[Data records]
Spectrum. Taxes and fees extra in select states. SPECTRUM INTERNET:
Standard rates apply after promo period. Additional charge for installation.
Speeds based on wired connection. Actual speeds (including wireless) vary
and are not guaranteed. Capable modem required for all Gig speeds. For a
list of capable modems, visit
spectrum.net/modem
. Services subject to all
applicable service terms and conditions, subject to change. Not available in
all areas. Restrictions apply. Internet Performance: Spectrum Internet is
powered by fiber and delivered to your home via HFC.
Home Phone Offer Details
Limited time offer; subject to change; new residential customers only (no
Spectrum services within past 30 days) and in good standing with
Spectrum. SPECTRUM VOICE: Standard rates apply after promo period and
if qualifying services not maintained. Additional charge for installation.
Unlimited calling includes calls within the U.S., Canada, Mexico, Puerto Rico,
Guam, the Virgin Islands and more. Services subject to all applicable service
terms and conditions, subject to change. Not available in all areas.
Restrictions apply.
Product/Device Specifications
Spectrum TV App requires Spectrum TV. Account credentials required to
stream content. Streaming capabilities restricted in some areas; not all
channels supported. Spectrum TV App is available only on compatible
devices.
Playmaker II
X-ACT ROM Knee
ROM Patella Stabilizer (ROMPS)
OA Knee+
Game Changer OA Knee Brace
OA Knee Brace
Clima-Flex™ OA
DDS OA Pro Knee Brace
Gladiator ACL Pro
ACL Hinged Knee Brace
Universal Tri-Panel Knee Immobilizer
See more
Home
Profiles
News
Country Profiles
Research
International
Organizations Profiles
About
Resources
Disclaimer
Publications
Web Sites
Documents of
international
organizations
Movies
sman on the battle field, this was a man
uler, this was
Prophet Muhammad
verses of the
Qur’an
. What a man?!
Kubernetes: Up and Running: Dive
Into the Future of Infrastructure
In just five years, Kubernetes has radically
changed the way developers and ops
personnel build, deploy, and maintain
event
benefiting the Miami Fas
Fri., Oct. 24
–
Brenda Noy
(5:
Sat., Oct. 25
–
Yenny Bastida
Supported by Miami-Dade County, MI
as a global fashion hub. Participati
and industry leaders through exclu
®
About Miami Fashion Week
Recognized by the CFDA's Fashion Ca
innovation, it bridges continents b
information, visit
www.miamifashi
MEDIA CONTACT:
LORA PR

- _Task details_
Copy word for word the lines from the start of the records through the line that contains "Product/Device Specifications", including that line.

- _Response for this exercise_
Spectrum. Taxes and fees extra in select states. SPECTRUM INTERNET:
Standard rates apply after promo period. Additional charge for installation.
Speeds based on wired connection. Actual speeds (including wireless) vary
and are not guaranteed. Capable modem required for all Gig speeds. For a
list of capable modems, visit
spectrum.net/modem
. Services subject to all
applicable service terms and conditions, subject to change. Not available in
all areas. Restrictions apply. Internet Performance: Spectrum Internet is
powered by fiber and delivered to your home via HFC.
Home Phone Offer Details
Limited time offer; subject to change; new residential customers only (no
Spectrum services within past 30 days) and in good standing with
Spectrum. SPECTRUM VOICE: Standard rates apply after promo period and
if qualifying services not maintained. Additional charge for installation.
Unlimited calling includes calls within the U.S., Canada, Mexico, Puerto Rico,
Guam, the Virgin Islands and more. Services subject to all applicable service
terms and conditions, subject to change. Not available in all areas.
Restrictions apply.
Product/Device Specifications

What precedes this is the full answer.